Im Prater der Berliner Volksbühne ging das „12-Sparten-Haus“ zu Ende, von dem das größte Theaterspektakel der Saison erwartet wurde. Doch der Norweger Vegard Vinge, die Bühnenbildnerin Ida Müller und der Musiker Trond Reinholdtsen durchkreuzten solche Erwartungen mit Videoszenen aus dem vom Publikum nicht zu betretenden Theater. Nur wer gute Kenntnisse von Ibsens Volksfeind und die Bereitschaft mitbrachte, viele Vorstellungen dieser auf unvorhersehbaren Verlauf ausgespielten Performance zu besuchen, konnte sich annähernd ein Bild von dieser Arbeit machen. Spektakel, die punktuell auf die Teilnahme an einem Skandal zugerichtet sind, laufen anders.

Wer das Außerordentliche, auch zeitlich Entgrenzte als besonderes Spektakel empfindet, hat jetzt beim Nature Theater of Oklahoma dazu Gelegenheit, dessen in verschiedenen Längen (bis zu 15 Stunden) Life and Times-Serie beim Foreign-Affairs-Festival der Berliner Festspiele im HAU gezeigt wird.
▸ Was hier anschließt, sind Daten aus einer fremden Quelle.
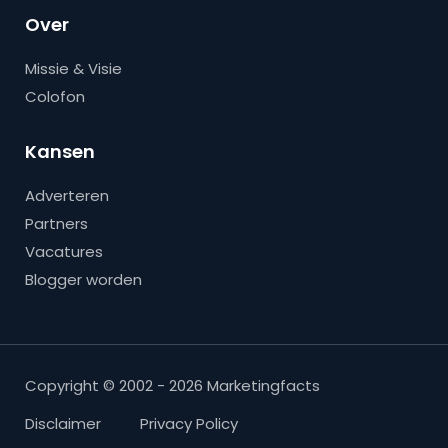
Over
Missie & Visie
Colofon
Kansen
Adverteren
Partners
Vacatures
Blogger worden
Copyright © 2002 - 2026 Marketingfacts
Disclaimer
Privacy Policy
Theater als trubeliges Fest jenseits der einzelnen Aufführung wurde nach der Antike von dem Schweizer Regisseur Benno Besson in einem vorsommerlichen Mai 1973 an der Volksbühne wiedererfunden, als „Spektakel“ zehn Tage lang im und rund ums Haus. Andere griffen danach das spektakuläre Format des Stadttheaters auf. Besson selbst meinte rückblickend, so müsste Theater immer sein, aber das gehe leider nicht. Nun, das echte Spektakel zeigt sich heute da, wo es erwartet wird – und wo es trotzdem überrascht.